Key questions to ask:
- How long does it take to switch between product sizes or container formats?
- How complex are the mechanical adjustments required during changeover?
- Does the system rely on OEM technicians or specialized engineers for routine changeovers or ongoing operation?
- What changes parts are required other than parts, and what do they cost?
- Can the system inspect different types of primary containers (vials, syringes, bottles, etc.)?
- Can the system inspect different types of product formulations (powders, lyophilized products, opaque liquids, etc.)?
- Does adding a new SKU require new hardware, extensive programming, or retraining?
Accuracy and False Reject Rates
Visual inspection systems must balance defect detection with yield protection. High false reject rates erode margin, increase reinspection costs, and create operational bottlenecks. Executives should assess real-world false eject performance, stability over time, and comparative results versus manual inspection benchmarks. Ultimately, a high-performing system must strike the right balance between sensitivity and specificity to ensure product quality without unnecessarily sacrificing yield.
Key questions to ask:
- What is the system’s probability of detection across different defect categories?

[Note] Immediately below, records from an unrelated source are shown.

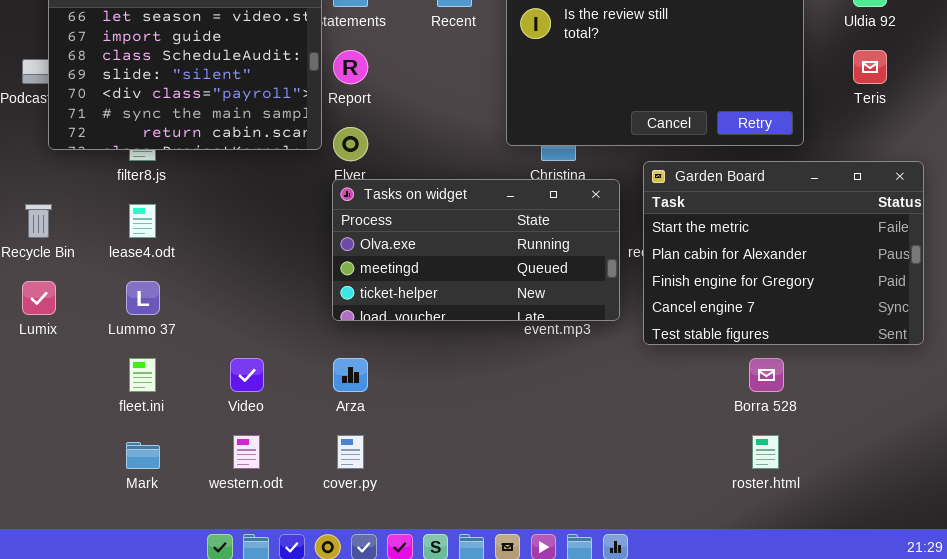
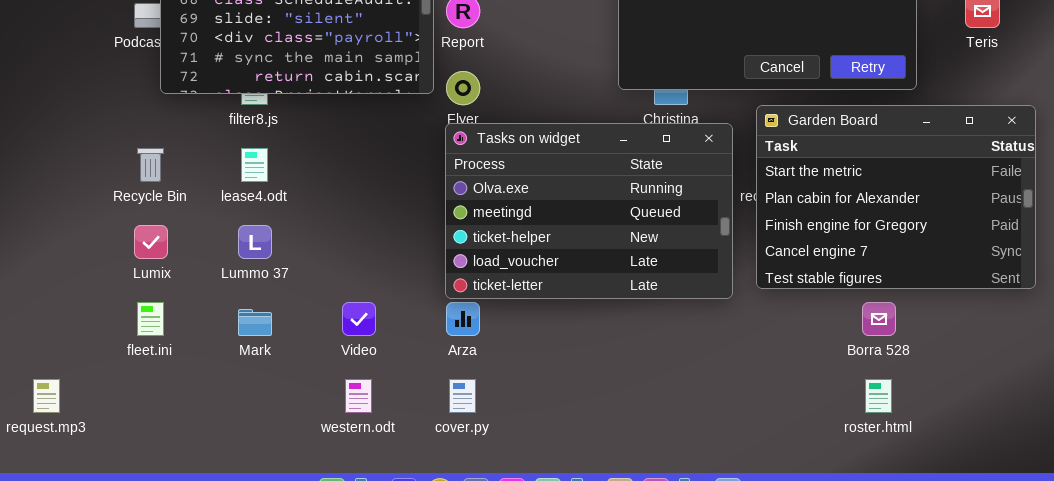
Tasks on widget: [332,179,620,321] -> [445,123,733,299], resized
fleet.ini: [129,358,156,392] -> [137,302,164,336], moved
Mark: [126,442,160,469] -> [238,309,272,336], moved

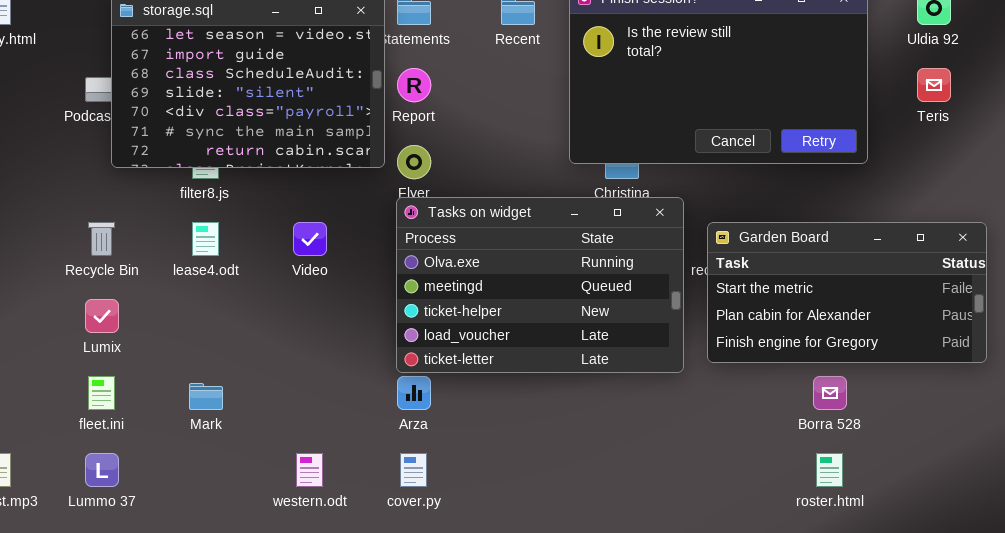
Garden Board: [756,105,1036,289] -> [707,222,987,363], resized
Lummo 37: [238,225,272,259] -> [85,453,119,487], moved
Video: [342,302,376,336] -> [293,222,327,256], moved

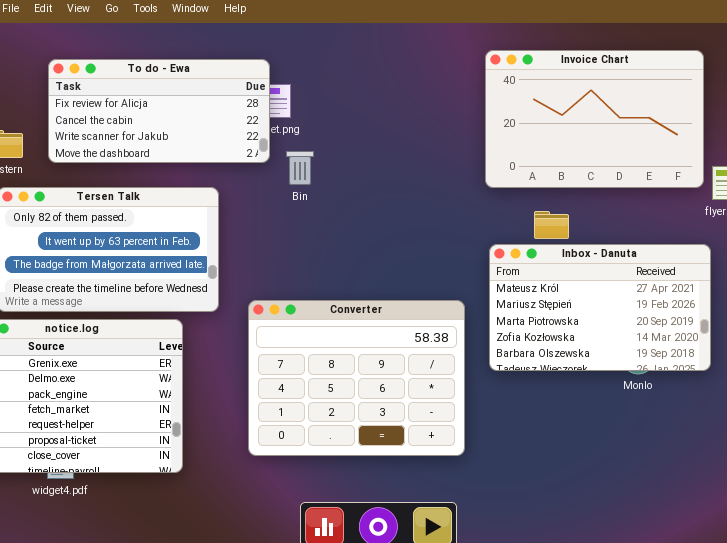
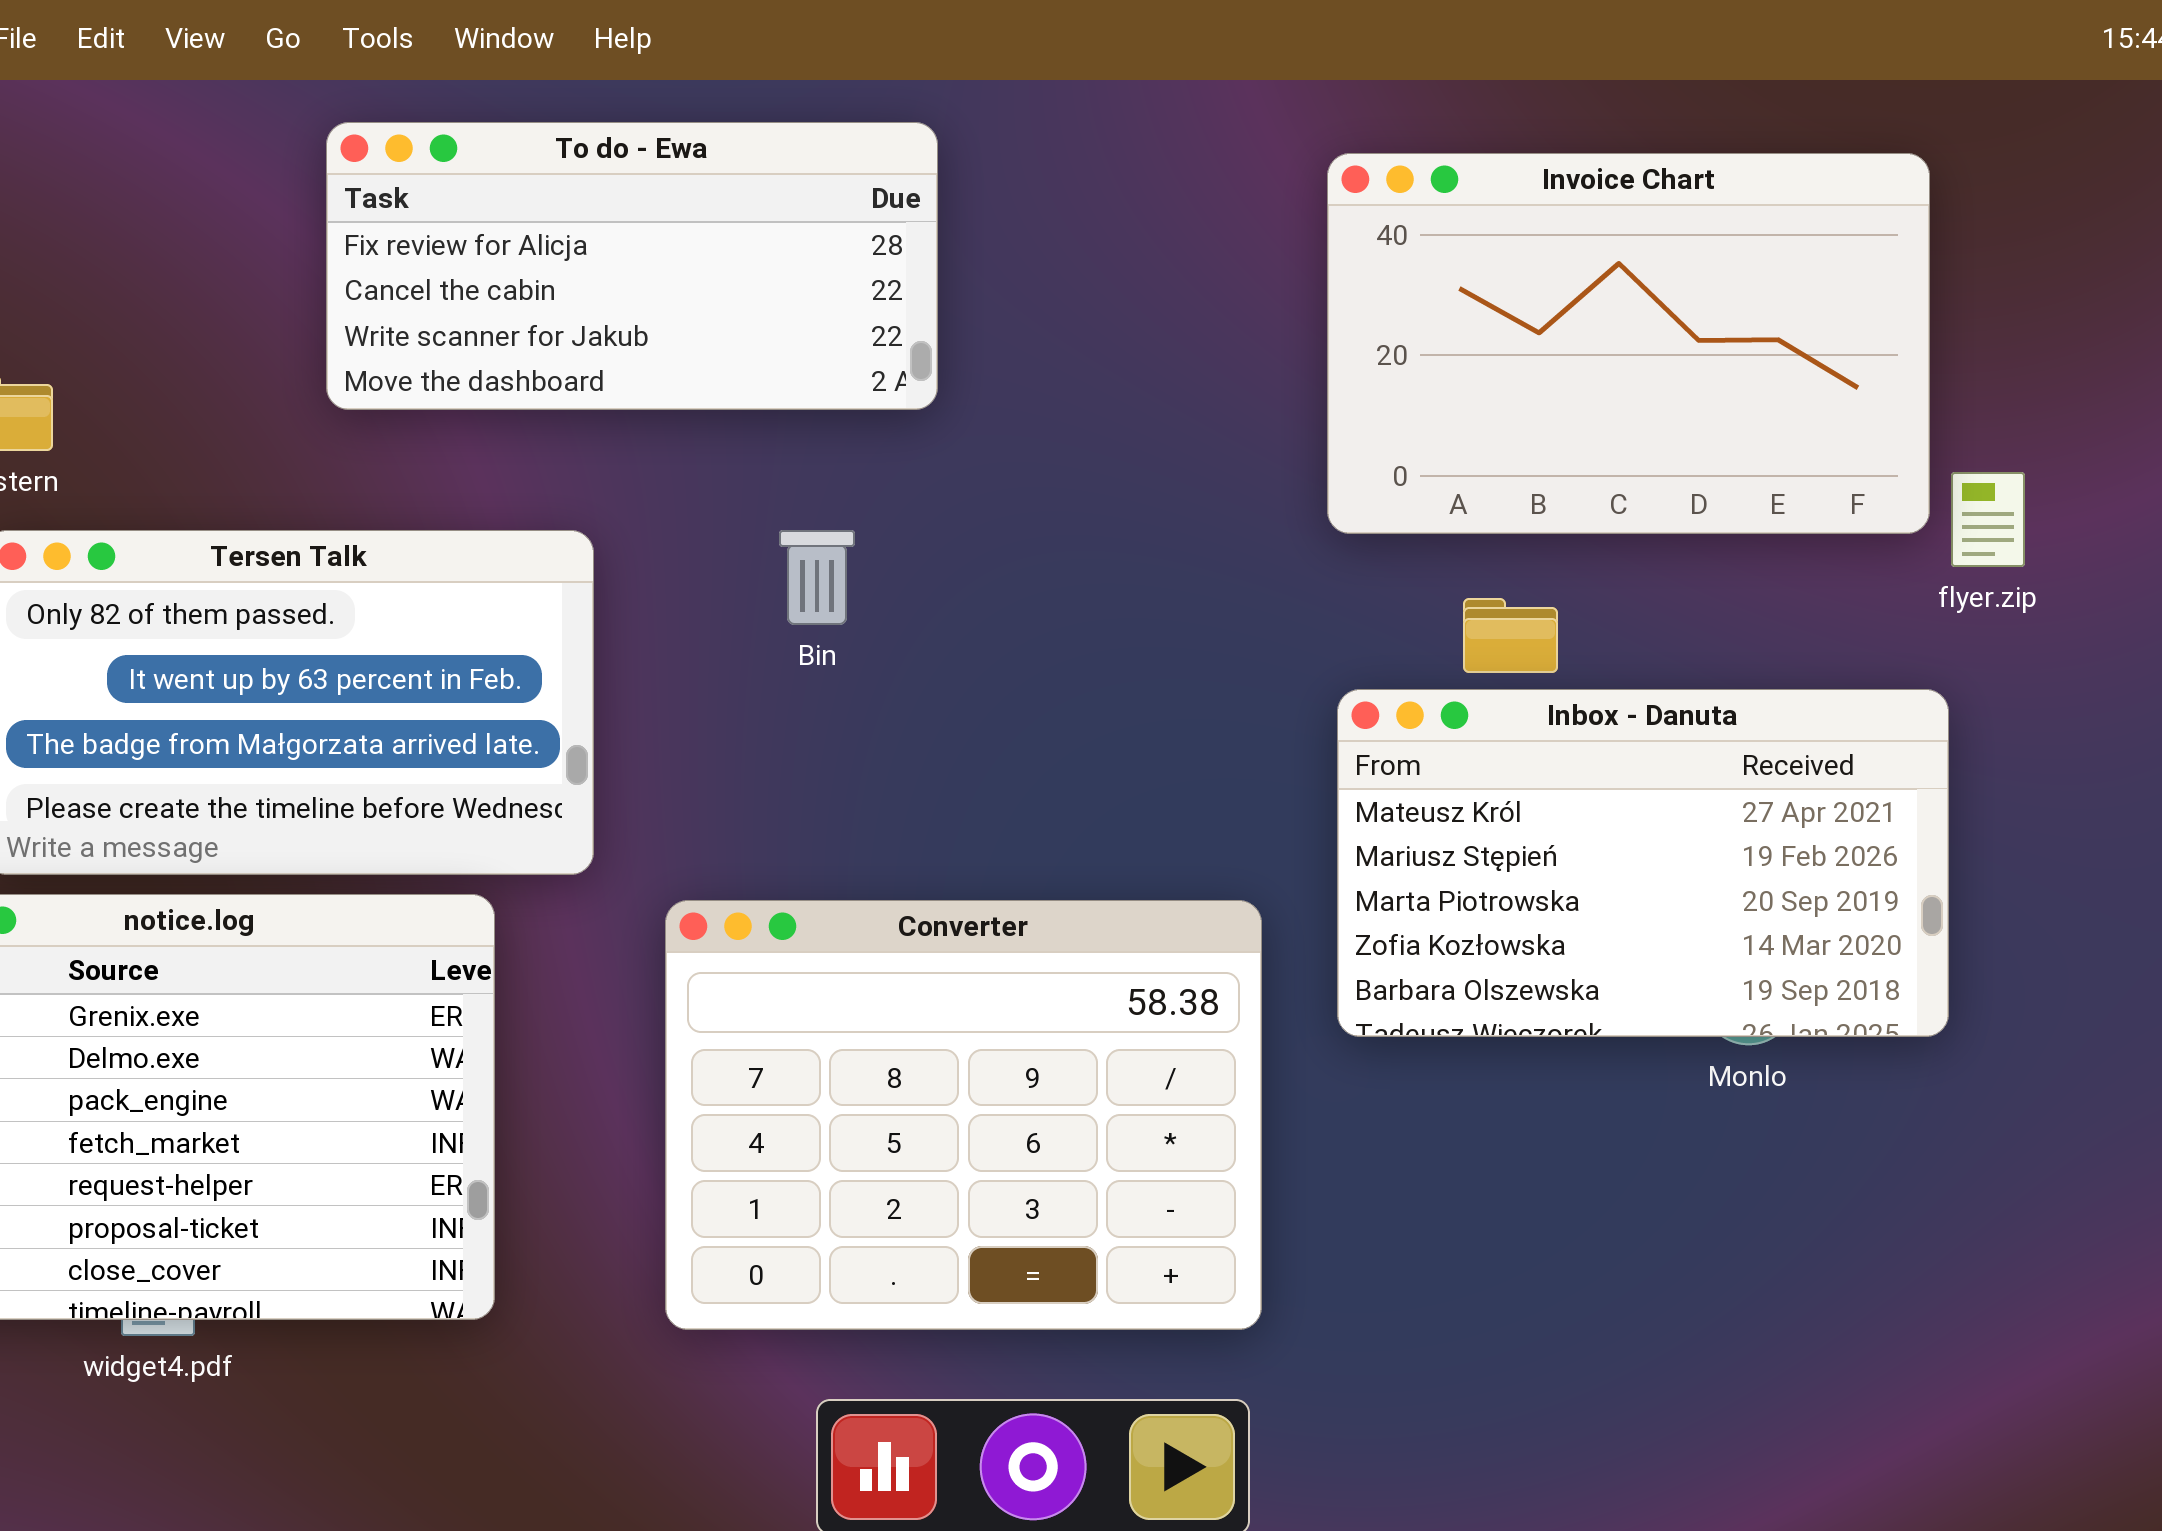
To do - Ewa: [48,59,270,163] -> [326,122,938,410], moved
Bin: [286,151,314,185] -> [779,530,855,625], moved
Converter: [248,300,465,456] -> [665,900,1262,1330], moved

- What false reject rate does the system achieve under real production conditions—not just controlled testing?
- How consistent and repeatable is performance across shifts, batches, and extended runs?
How does the system’s performance compare to manual inspection benchmarks?
Total Cost of Ownership
Capital expense is only the starting point. True cost includes labor requirements, retraining, maintenance, model tuning, validation cycles, and scalability as demand fluctuates. Executives should evaluate the total cost of ownership to understand the system’s impact on margin over time.
Key questions to ask:
- What are the ongoing labor requirements associated with operating and supporting the system over time?
- What level of maintenance and service does the system require to sustain performance?
- How frequently must the system be revalidated or requalified?
- How do costs scale as production demand increases or decreases?
Conclusion
The pharmaceutical industry has outgrown legacy visual inspection. Manual inspection has poor economies of scale. Semi-automated systems lack accuracy. Traditional rule-based systems are too expensive and produce unacceptably high false eject rates. And solutions based on supervised machine learning depend on defect libraries that are impractical to build and incapable of detecting novel defects. As product portfolios continue to shift toward difficult-to-inspect formats, CMOs seem to be left with a choice between inconsistent human inspection and inflexible automation. Advances in unsupervised machine learning, however, can now help address these challenges.
The DAI-50, powered by AVIS, closes the gap by delivering automated visual inspection with the reliability of a machine and the flexibility and accuracy of the best human inspector. Using unsupervised machine learning, AVIS models normal product variation directly from 500 pre-inspected compliant units, eliminating the need for labeled defect libraries and enabling detection of both known and previously unseen anomalies. The result is a scalable inspection process that increases throughput, protects yield, and delivers the regulatory confidence sponsors expect from a contract manufacturing partner.